Hey there, I’ve done some OCR work before with Japanese to build a web app which reads, sorts, splits and merges PDFs based on their content.
For that work, I did some investigation into available OCR APIs, and specifically I tried Google Cloud Vision, ABBYY Cloud OCR and Tesseract. I believe I tried some others, but I don’t remember what they were because I never got around to seriously considering them.
Google Cloud Vision performed the best overall for my purposes, but only just barely. Tesseract is an open source OCR project that was developed and maintained by Google from 2006 to 2018. It was hard to get working, but in the end was only slightly less accurate overall than the paid Google Cloud Vision service.
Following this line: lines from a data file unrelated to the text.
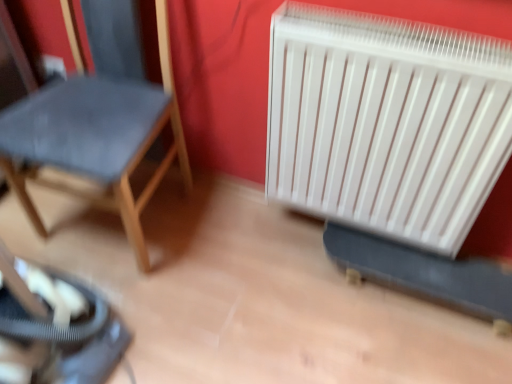
Identify the location of free space in front of velvet blue chair at left. (168, 307).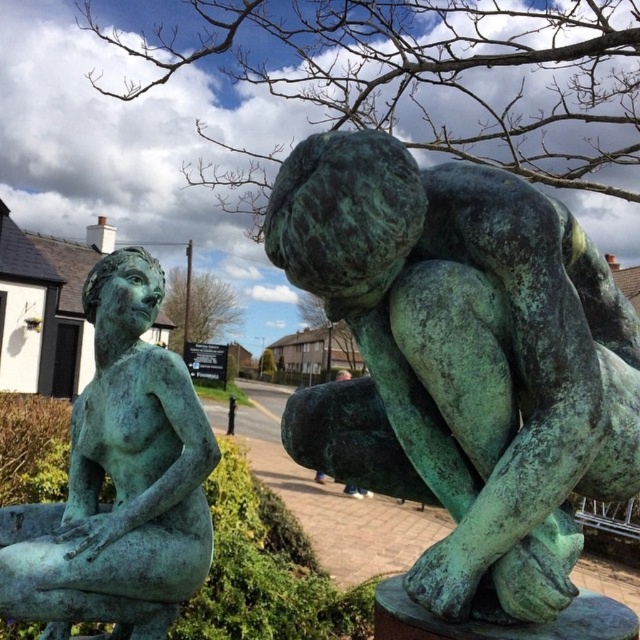
You are an art conservator assessing the placement of two green patina statues in an outdoor setting. The statues are labeled as the green patina statue at center and the green patina statue at left. Based on their positions, which statue would be more exposed to rainwater runoff from the roof of a nearby building? Please explain your reasoning.

The green patina statue at center is above the green patina statue at left. Since it is positioned higher, rainwater runoff from the nearby building would flow downward, potentially making the lower statue at left more exposed to the runoff.

You are standing in front of the two bronze sculptures. You want to take a photo that includes both sculptures but focuses on the point at coordinates point (353,241). Can you estimate if the point is close enough to be in focus if your camera has a depth of field that can sharply focus objects within 1.5 meters range?

The point (353,241) is 1.21 meters from the camera. Since the depth of field can focus within 1.5 meters, the point is within the range and should be in focus.

From the picture: You are a tour guide explaining the spacing between the two green patina statues. How far apart are the green patina statue at center and the green patina statue at left?

The green patina statue at center is 3.61 feet from the green patina statue at left.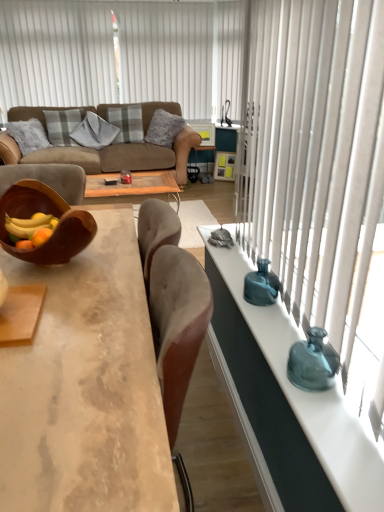
The image size is (384, 512). I want to click on vacant area that is in front of brown wooden bowl at left, so click(81, 300).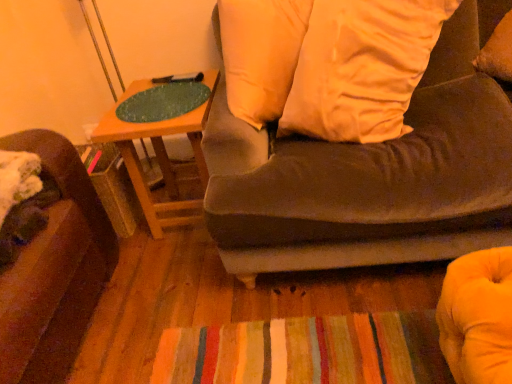
Find the location of a particular element. The image size is (512, 384). empty space that is ontop of wooden table at upper center is located at coordinates (160, 99).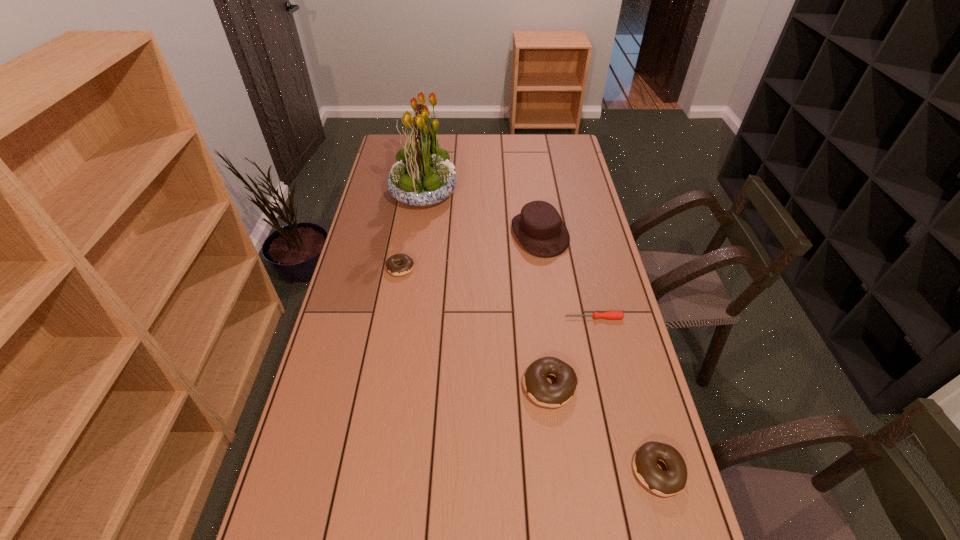
The width and height of the screenshot is (960, 540). Identify the location of vacant space located 0.150m on the right of the shortest doughnut. (457, 268).

You are a GUI agent. You are given a task and a screenshot of the screen. Output one action in this format:
    pyautogui.click(x=<x>, y=<y>)
    Task: Click on the vacant space located 0.050m on the front of the second nearest doughnut
    The image size is (960, 540).
    Given the screenshot: What is the action you would take?
    pyautogui.click(x=555, y=429)

Find the location of a particular element. The image size is (960, 540). vacant space located 0.370m on the back of the second tallest doughnut is located at coordinates (618, 328).

The height and width of the screenshot is (540, 960). Identify the location of vacant point located 0.310m on the front-facing side of the tallest object. (531, 192).

Find the location of `vacant space located on the left of the fifth shortest object`. vacant space located on the left of the fifth shortest object is located at coordinates (459, 234).

Where is `blank space located 0.190m at the tip of the shortest object`? Image resolution: width=960 pixels, height=540 pixels. blank space located 0.190m at the tip of the shortest object is located at coordinates (505, 318).

I want to click on vacant space situated 0.170m at the tip of the shortest object, so click(512, 318).

Locate an element on the screen. free point located 0.260m at the tip of the shortest object is located at coordinates (483, 318).

The image size is (960, 540). Find the location of `object present at the near edge`. object present at the near edge is located at coordinates coord(672,481).

Locate an element on the screen. doughnut located in the left edge section of the desktop is located at coordinates (392, 262).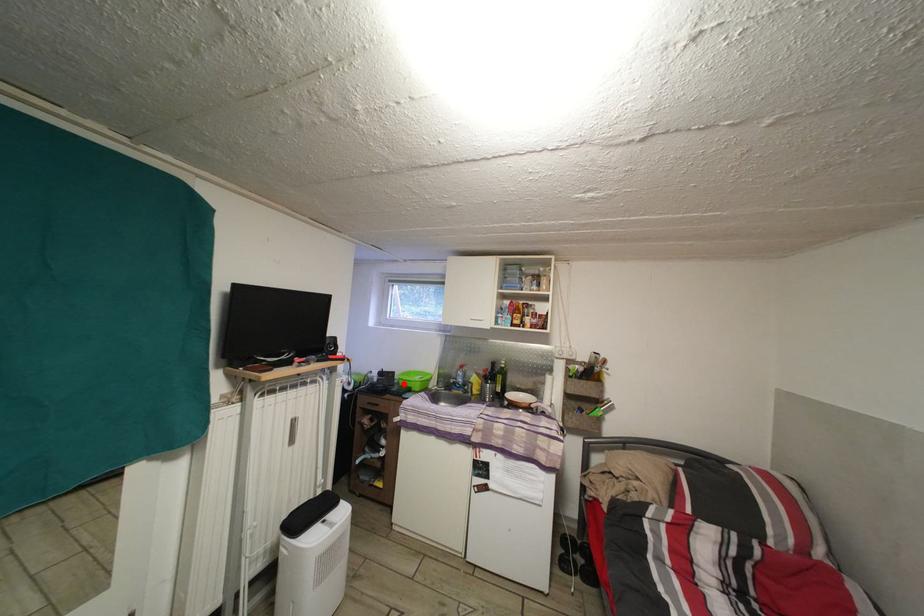
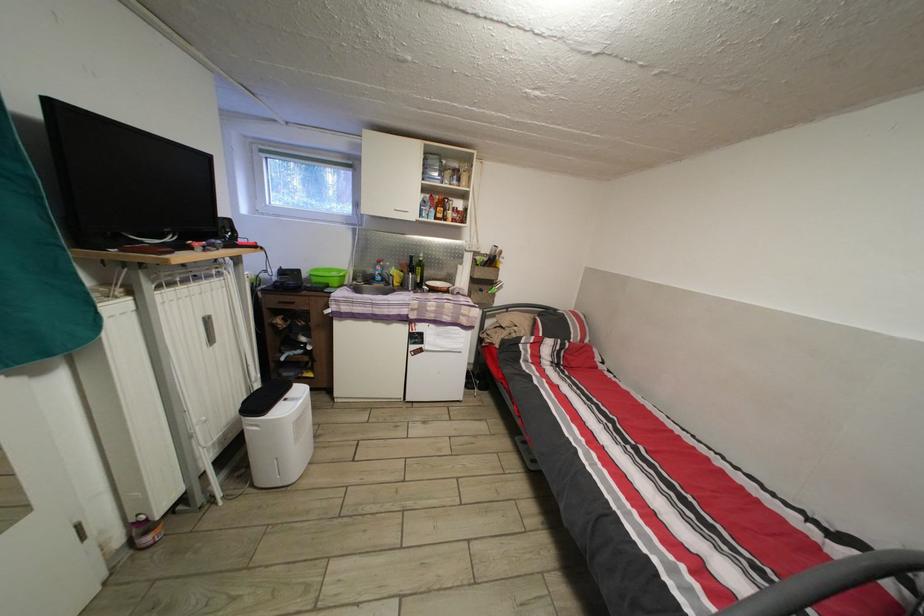
Locate, in the second image, the point that corresponds to the highlighted location in the first image.

(311, 282)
Tesseract is also not a service, which could be either a disadvantage or an advantage depending on your project requirements, meaning you’ll need to either add it as a dependency in your code or host it somewhere yourself. For us the fact that it was not a service was a positive.
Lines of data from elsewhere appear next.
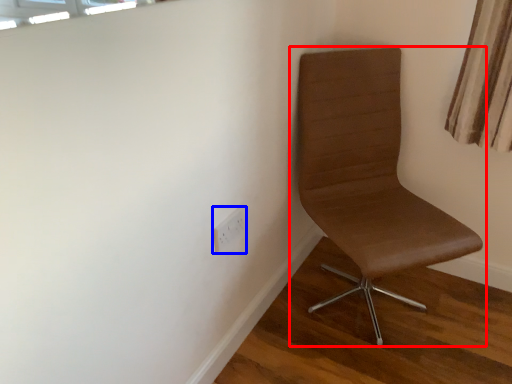
Question: Which point is further to the camera, chair (highlighted by a red box) or electric outlet (highlighted by a blue box)?

Choices:
 (A) chair
 (B) electric outlet

Answer: (B)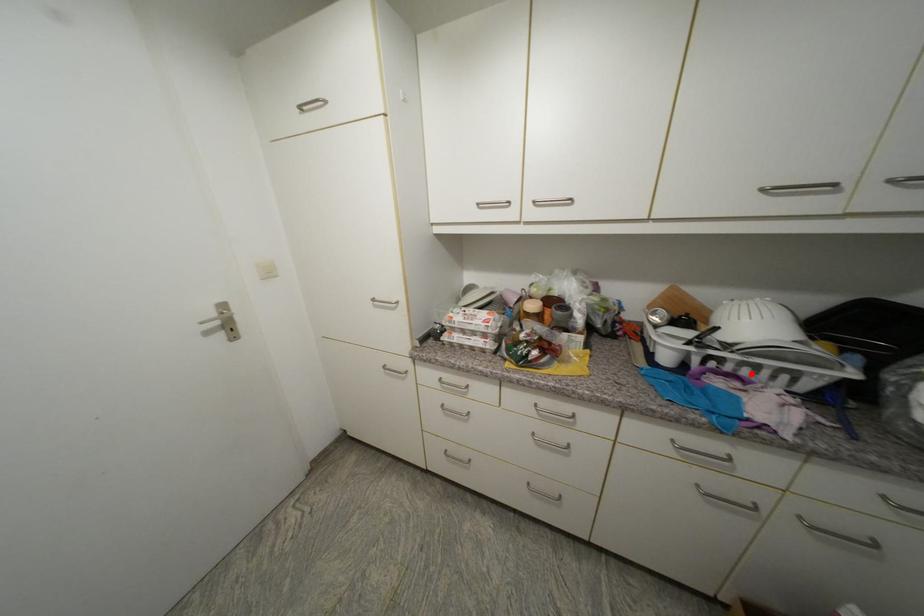
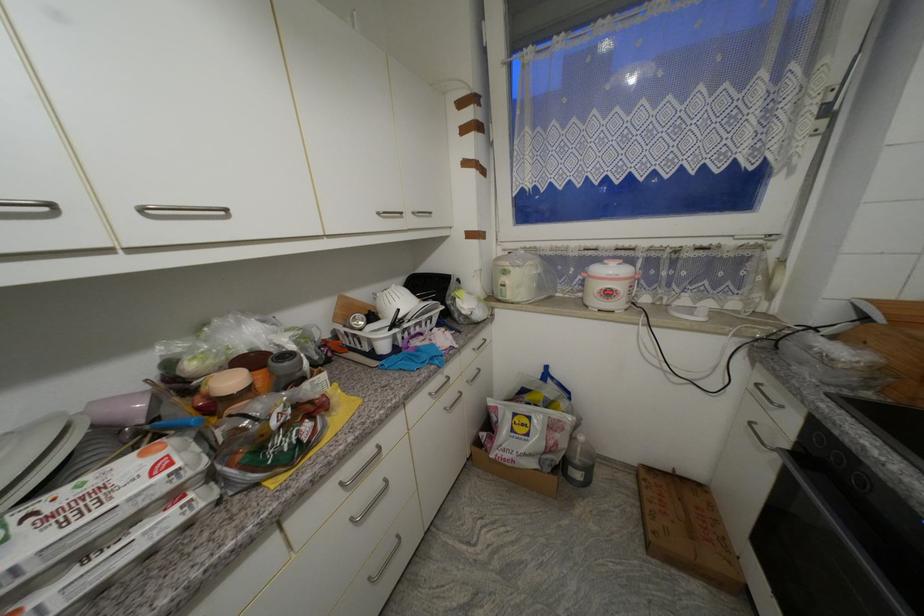
Where in the second image is the point corresponding to the highlighted location from the first image?

(423, 331)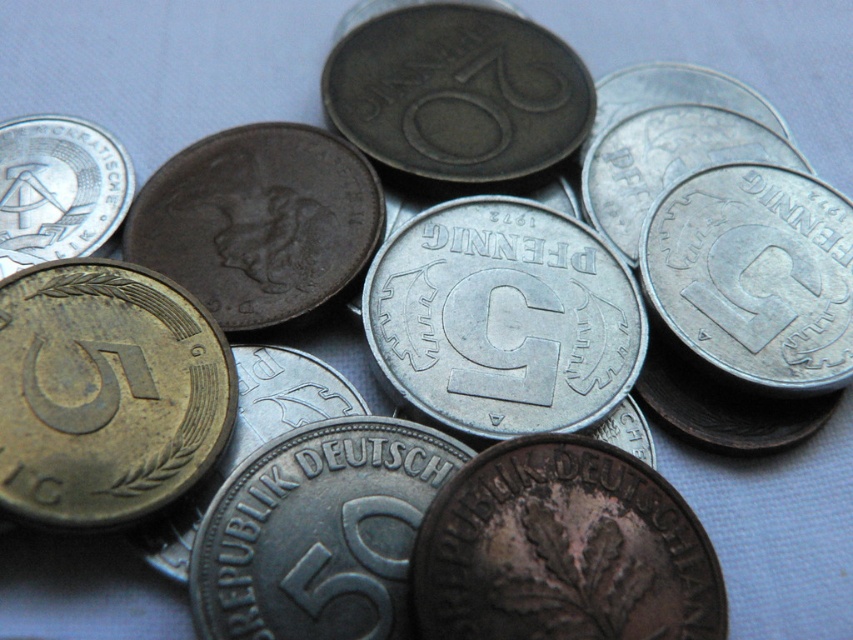
Between dark gray metallic coin at center and silver metallic coin at upper left, which one appears on the left side from the viewer's perspective?

silver metallic coin at upper left

Who is more distant from viewer, (323, 81) or (21, 180)?

Positioned behind is point (323, 81).

I want to click on dark gray metallic coin at center, so click(x=457, y=92).

Which is behind, point (96, 451) or point (323, 72)?

Positioned behind is point (323, 72).

Measure the distance between gold-bronze coin at center-left and camera.

They are 1.14 meters apart.

You are a GUI agent. You are given a task and a screenshot of the screen. Output one action in this format:
    pyautogui.click(x=<x>, y=<y>)
    Task: Click on the gold-bronze coin at center-left
    Image resolution: width=853 pixels, height=640 pixels.
    Given the screenshot: What is the action you would take?
    pyautogui.click(x=105, y=392)

Is gold-bronze coin at center-left above silver metallic coin at upper left?

No, gold-bronze coin at center-left is not above silver metallic coin at upper left.

Is gold-bronze coin at center-left below silver metallic coin at upper left?

Indeed, gold-bronze coin at center-left is positioned under silver metallic coin at upper left.

Who is more forward, (x=80, y=518) or (x=107, y=228)?

Positioned in front is point (x=80, y=518).

Identify the location of gold-bronze coin at center-left. (105, 392).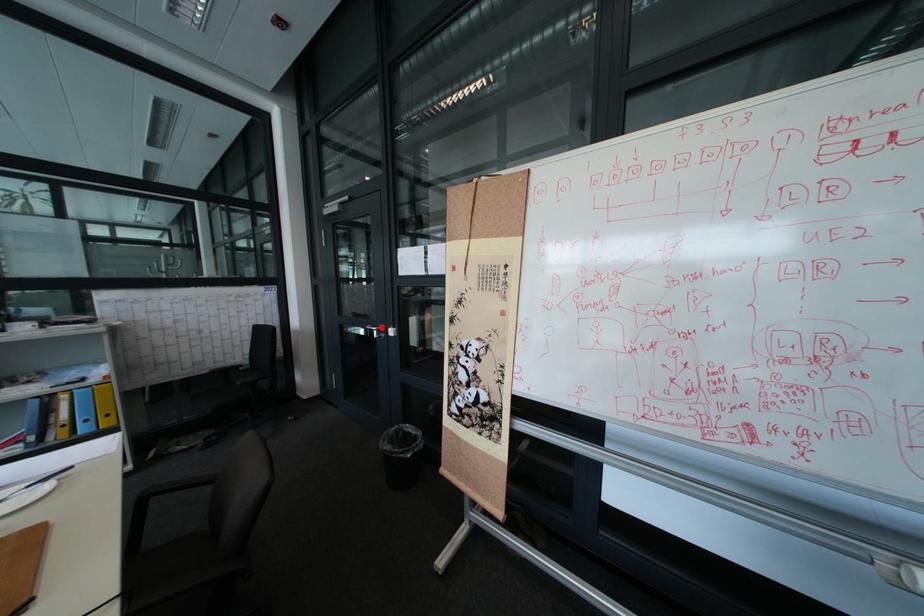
ABBYY Cloud, at least in our tests and for our purposes, was significantly less effective than Google Cloud Vision or Tesseract.
The main downside to Tesseract is that you’ve got to configure it (and potentially train it) yourself. Also Google Cloud Vision has built in features to process your photo and make it easier to read for their OCR software, with Tesseract any image processing that needs to be done needs to be done by you.
I’d recommend at least trying Tesseract. If it works for your purposes, then you don’t need to tie yourself down to a third party service.
For our project, we went with Tesseract because, again at least for our purposes, Google Cloud Vision was something like 98% accurate, and Tesseract after configuring it was something like 96% accurate, and while Google Cloud Vision worked a bit better, it was more convenient for us to not rely on a third party service and we liked that it was free.